Top Level Comment 1 (_id:60925b2f912bf6f590cdd3a3)
|
├── Reply to Comment 1 (_id:60925b8a912bf6f590cdd3a6)
|   ├── Reply to Comment 2 (_id:60925b9c912bf6f590cdd3a7)
|   |   └── Reply to Comment 3 (_id:60925bb4912bf6f590cdd3a8)
|   └── Reply to Comment 2 (_id:60925bc4912bf6f590cdd3a9)
|
Top Level Comment 2 (_id:60925bd5912bf6f590cdd3aa)

In this example, Comment 1 is the top level comment and has two children (Comment 2 and Comment 6). Comment 2 has two children (Comment 3 and Comment 5), and Comment 3 has one child (Comment 4).

To represent this tree using the Array of Ancestors model, we would add an ancestors field to each comment document that contains an array of ancestor IDs.
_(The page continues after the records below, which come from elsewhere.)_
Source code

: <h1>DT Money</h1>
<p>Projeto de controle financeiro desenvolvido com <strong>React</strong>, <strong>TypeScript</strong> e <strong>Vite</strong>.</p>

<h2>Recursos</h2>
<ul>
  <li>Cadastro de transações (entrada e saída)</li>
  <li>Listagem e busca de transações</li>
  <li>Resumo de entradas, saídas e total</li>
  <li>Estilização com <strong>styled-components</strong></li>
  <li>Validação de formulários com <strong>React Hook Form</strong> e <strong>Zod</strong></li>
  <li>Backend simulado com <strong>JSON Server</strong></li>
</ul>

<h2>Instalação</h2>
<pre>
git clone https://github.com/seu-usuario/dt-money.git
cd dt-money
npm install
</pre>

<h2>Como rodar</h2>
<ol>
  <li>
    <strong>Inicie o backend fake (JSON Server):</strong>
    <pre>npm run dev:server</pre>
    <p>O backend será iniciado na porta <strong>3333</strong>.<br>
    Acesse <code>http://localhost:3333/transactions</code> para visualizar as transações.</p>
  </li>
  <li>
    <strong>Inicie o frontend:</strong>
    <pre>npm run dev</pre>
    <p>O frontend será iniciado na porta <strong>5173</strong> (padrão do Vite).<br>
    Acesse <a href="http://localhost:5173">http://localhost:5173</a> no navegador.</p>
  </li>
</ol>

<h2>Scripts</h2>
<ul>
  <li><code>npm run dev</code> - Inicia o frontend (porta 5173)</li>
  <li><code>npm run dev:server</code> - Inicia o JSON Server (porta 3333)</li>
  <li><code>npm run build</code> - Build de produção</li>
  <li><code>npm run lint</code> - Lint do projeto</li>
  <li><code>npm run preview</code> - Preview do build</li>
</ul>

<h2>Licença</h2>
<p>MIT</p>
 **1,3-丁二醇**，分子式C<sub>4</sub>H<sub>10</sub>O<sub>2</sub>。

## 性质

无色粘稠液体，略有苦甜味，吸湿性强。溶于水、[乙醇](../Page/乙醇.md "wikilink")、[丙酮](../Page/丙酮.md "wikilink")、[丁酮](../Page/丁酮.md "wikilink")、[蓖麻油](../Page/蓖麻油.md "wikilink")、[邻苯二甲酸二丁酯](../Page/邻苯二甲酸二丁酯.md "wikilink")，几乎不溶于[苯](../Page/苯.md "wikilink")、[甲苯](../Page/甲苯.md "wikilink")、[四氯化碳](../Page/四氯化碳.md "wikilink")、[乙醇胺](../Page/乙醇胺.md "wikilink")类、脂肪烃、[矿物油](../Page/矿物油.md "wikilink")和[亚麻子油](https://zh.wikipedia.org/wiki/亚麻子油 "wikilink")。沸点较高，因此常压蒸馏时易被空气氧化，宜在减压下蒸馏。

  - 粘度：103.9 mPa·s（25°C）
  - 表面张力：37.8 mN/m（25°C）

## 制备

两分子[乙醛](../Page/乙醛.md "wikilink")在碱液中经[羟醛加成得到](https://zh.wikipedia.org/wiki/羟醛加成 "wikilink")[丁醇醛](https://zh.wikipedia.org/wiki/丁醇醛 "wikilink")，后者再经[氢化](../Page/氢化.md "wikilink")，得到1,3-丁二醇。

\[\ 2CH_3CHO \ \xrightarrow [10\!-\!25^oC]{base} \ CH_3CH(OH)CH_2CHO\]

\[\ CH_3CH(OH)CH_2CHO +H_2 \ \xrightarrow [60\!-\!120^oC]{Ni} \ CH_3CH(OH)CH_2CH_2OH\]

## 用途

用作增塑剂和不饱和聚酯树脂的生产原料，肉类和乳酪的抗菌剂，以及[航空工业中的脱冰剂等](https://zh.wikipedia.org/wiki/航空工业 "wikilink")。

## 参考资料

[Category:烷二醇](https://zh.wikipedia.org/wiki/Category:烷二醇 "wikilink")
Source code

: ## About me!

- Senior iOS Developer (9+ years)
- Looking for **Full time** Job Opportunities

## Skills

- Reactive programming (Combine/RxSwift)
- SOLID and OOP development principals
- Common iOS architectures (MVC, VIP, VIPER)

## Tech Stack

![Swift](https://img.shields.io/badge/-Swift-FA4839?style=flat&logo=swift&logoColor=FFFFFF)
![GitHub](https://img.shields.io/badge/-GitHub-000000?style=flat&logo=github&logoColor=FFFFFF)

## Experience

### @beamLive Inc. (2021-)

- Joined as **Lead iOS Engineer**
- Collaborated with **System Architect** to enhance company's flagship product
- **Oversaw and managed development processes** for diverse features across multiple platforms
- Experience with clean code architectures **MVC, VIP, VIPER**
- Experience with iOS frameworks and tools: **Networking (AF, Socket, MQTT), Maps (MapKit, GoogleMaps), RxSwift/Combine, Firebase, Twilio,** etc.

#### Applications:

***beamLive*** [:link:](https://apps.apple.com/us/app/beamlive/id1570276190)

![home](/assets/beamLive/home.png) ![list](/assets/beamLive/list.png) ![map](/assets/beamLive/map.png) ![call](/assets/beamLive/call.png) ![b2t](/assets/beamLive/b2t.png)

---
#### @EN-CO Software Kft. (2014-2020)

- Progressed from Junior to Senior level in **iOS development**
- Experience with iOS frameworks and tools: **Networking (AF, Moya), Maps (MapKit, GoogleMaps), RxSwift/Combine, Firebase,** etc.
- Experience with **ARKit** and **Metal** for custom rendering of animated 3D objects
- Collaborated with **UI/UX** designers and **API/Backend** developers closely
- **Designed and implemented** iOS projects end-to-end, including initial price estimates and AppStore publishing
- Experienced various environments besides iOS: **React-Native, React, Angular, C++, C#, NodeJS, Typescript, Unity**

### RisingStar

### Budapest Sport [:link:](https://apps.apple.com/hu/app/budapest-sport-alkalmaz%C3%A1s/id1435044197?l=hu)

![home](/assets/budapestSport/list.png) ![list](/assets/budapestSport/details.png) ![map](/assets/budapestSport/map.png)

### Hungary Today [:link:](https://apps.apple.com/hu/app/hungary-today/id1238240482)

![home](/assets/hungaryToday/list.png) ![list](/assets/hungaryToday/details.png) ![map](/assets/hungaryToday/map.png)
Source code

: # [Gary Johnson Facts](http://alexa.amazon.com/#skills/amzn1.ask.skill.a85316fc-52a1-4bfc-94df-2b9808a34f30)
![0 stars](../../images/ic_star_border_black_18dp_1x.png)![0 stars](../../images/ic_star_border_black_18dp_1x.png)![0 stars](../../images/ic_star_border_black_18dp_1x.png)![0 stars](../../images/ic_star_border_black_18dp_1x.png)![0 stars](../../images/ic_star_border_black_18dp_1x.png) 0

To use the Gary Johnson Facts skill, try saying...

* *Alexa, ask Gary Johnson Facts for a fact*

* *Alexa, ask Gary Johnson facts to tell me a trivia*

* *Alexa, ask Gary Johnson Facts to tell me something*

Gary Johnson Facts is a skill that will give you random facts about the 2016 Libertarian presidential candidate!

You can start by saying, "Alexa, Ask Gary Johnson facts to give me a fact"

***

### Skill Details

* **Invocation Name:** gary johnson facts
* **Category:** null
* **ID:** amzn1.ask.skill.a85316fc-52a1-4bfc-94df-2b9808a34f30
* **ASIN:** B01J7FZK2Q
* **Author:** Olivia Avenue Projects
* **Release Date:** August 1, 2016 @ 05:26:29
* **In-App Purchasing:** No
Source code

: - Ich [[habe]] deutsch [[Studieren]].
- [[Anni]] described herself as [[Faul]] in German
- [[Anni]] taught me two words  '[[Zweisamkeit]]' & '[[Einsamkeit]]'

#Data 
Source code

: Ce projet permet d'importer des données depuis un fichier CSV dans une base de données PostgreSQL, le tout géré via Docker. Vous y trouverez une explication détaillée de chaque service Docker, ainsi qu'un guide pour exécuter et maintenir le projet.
For example:

{
  "_id": ObjectId("60925b2f912bf6f590cdd3a3"),
  "ancestors": [], // no ancestors, this is the top level comment
  "text": "This is a top level comment"
},
{
  "_id": ObjectId("60925b8a912bf6f590cdd3a6"),
  "ancestors": [
    ObjectId("60925b2f912bf6f590cdd3a3")
  ],
  "text": "This is a reply to the first comment"
},
{
  "_id": ObjectId("60925b9c912bf6f590cdd3a7"),
  "ancestors": [
    ObjectId("60925b2f912bf6f590cdd3a3"),
    ObjectId("60925b8a912bf6f590cdd3a6")
  ],
  "text": "This is a reply to the second comment"
},
{
  "_id": ObjectId("60925bb4912bf6f590cdd3a8"),
  "ancestors": [
    ObjectId("60925b2f912bf6f590cdd3a3"),
    ObjectId("60925b8a912bf6f590cdd3a6"),
    ObjectId("60925b9c912bf6f590cdd3a7")
  ],
  "text": "This is a reply to the third comment"
},
{
  "_id": ObjectId("60925bc4912bf6f590cdd3a9"),
  "ancestors": [
    ObjectId("60925b2f912bf6f590cdd3a3"),
    ObjectId("60925b8a912bf6f590cdd3a6")
  ],
  "text": "This is a reply to the second comment"
},
{
  "_id": ObjectId("60925bd5912bf6f590cdd3aa"),
  "ancestors": [], // no ancestors, this is the top level comment
  "text": "This is a top level comment"
}

Each document has an ancestors field that contains an array of object IDs representing all its ancestors in the tree, starting from the top level comment and ending with its immediate parent. For example, the first comment has an empty ancestors array because.